Exercise objective - Exclude the pictures. Transcribe, exactly as written, the lines from the one with "Panel set 2: now xy, one pixel is 4.7 nm" through the end of the entries below.

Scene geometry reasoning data
○ ○ ○ ○ ○
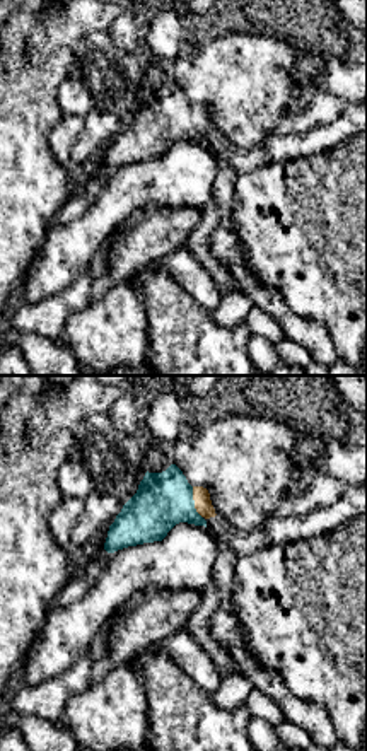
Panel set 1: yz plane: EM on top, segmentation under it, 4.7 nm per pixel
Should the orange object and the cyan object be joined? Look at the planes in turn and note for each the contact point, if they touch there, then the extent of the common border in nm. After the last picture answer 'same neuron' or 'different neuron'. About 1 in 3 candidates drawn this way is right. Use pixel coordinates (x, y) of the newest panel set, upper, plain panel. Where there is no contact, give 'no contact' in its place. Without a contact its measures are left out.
(195, 120) | 160 nm

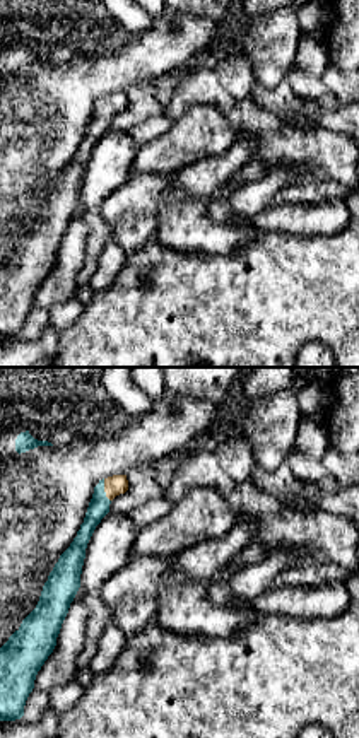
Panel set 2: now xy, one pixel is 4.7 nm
(105, 108) | 120 nm

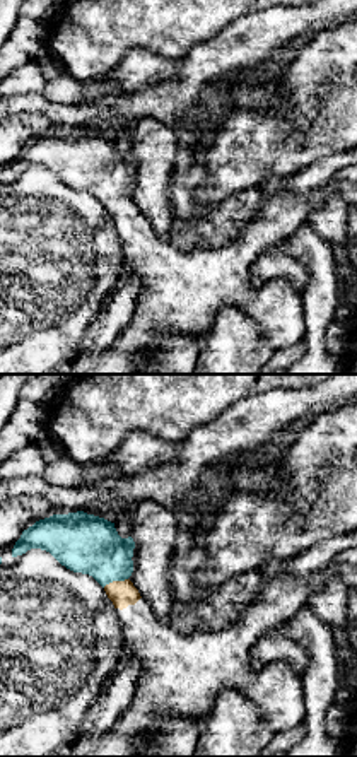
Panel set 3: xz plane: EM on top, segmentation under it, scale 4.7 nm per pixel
(115, 199) | 130 nm

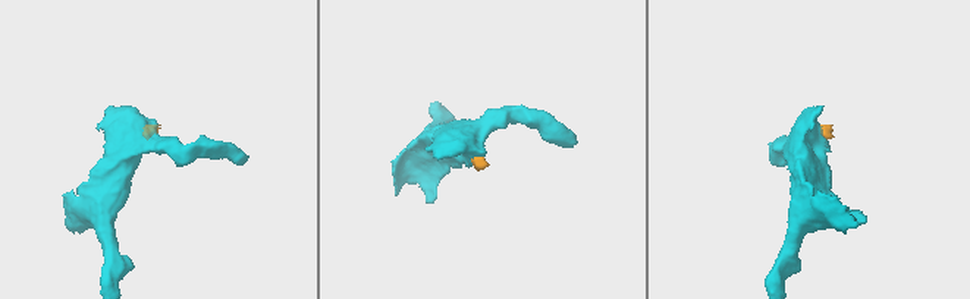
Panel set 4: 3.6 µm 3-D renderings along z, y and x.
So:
same neuron

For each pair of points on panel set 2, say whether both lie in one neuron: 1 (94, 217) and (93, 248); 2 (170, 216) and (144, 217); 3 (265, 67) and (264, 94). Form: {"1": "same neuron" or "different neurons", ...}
{"1": "same neuron", "2": "different neurons", "3": "different neurons"}

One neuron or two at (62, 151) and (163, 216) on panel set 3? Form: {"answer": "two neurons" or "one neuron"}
{"answer": "two neurons"}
○ ○ ○ ○ ○
Response box -
Panel set 2: now xy, one pixel is 4.7 nm
(105, 108) | 120 nm

Panel set 3: xz plane: EM on top, segmentation under it, scale 4.7 nm per pixel
(115, 199) | 130 nm

Panel set 4: 3.6 µm 3-D renderings along z, y and x.
So:
same neuron

For each pair of points on panel set 2, say whether both lie in one neuron: 1 (94, 217) and (93, 248); 2 (170, 216) and (144, 217); 3 (265, 67) and (264, 94). Form: {"1": "same neuron" or "different neurons", ...}
{"1": "same neuron", "2": "different neurons", "3": "different neurons"}

One neuron or two at (62, 151) and (163, 216) on panel set 3? Form: {"answer": "two neurons" or "one neuron"}
{"answer": "two neurons"}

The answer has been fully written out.